Sunday, 14 August 2011

Rise of the Planet of the Apes

It’s ten years now since the last attempt to revive Planet of the Apes, and Tim Burton’s reputation is still suffering from it. Very few people, I must say, showed much interest in this new blockbuster version, a prequel with a loose basis in one of the old films. The cast did nothing to excite me, the trailer looked mostly daft and after all, the original came from another time: the power of its final twist is long-gone and never to be repeated.

So I was surprised that the reviews of Rise were mostly positive, and didn’t mind going to see it. And then I was even more surprised to find I enjoyed it quite a lot. I went in expecting little, but came out satisfied and appreciative. And it’s quite an odd experience, to be in the cinema, rooting for the downfall of your own race in a piece of fiction.
The premise here is that the highly-evolved apes are the result of a virus developed to combat Alzheimer’s. Our scientist is not only a good-looking charmer but a passionate worker because his own father has degenerative Alzheimer’s and is suffering with it. After a breakthrough, the drug seems to be workable, but an ape used as a test subject goes berserk (because she has recently had a child and has become protective) and the project is aborted. Our intrepid doctor, Will, takes the baby ape home rather than letting it get destroyed, but the virus has been passed from parent to child…

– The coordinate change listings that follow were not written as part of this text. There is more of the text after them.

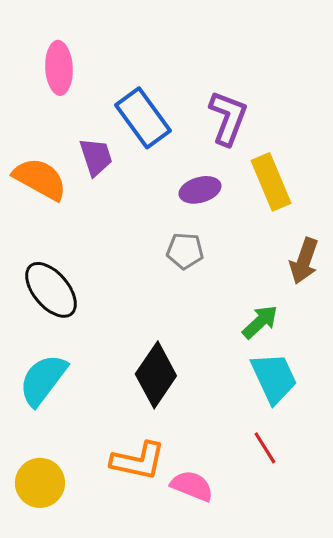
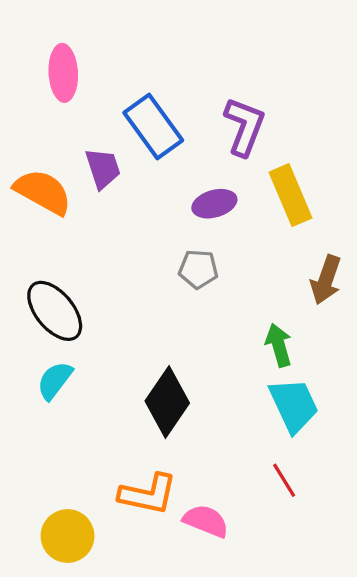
green arrow: (260, 322) -> (279, 345), turned -63
cyan semicircle: (43, 380) -> (55, 381), moved, size x0.7
yellow circle: (40, 483) -> (68, 536), moved

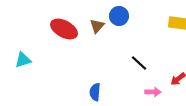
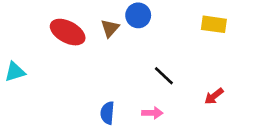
pink arrow: (153, 92) -> (152, 113), moved

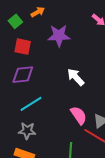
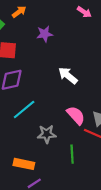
purple star: (59, 36) -> (45, 34), size x0.7
gray star: (27, 131) -> (47, 134), moved

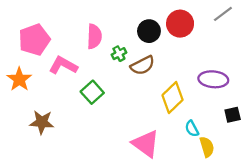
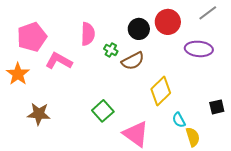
green cross: (119, 54) -> (111, 50), turned -32
purple ellipse: (213, 79) -> (199, 49), moved
green square: (92, 92) -> (103, 111), moved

Will is not a very interesting character, and though John Lithgow from Third Rock from the Sun does a good job being likeable and pitiable as his father, it is not the human element that makes the film work – it is the apes. The baby chimpanzee grows up into a powerful, highly intelligent primate who of course ends up wondering what he is and where he belongs. It is when he inevitably goes too far protecting his adoptive family that the story really gets interesting: he ends up in a facility for apes, and begins to realise how he can change the system – and (slightly contrived though the way it happens may be), make others like himself.

Andy Serkis is well-established now as the premier actor for not actually appearing onscreen, having computer-generated models overlaid on top of them. Not only Gollum has marked him out, but another primate: King Kong in the 2005 remake. And a combination of his performance and the way the story is told makes the audience care about Caesar the ape and what happens to him. Different species provide remarkable cultural shorthand for human characteristics: we know the gorilla is the muscular, bad-tempered brawler, and the flanged orangutan is wise and stoical, but also with great strength. What in the trailers looked like a daft swarm of animals becomes identifiable through a series of recognisable characters, which makes all the difference.

Surprisingly worthwhile and effective, I’d call it well worth seeing. Tom Felton’s dodgy American accent notwithstanding.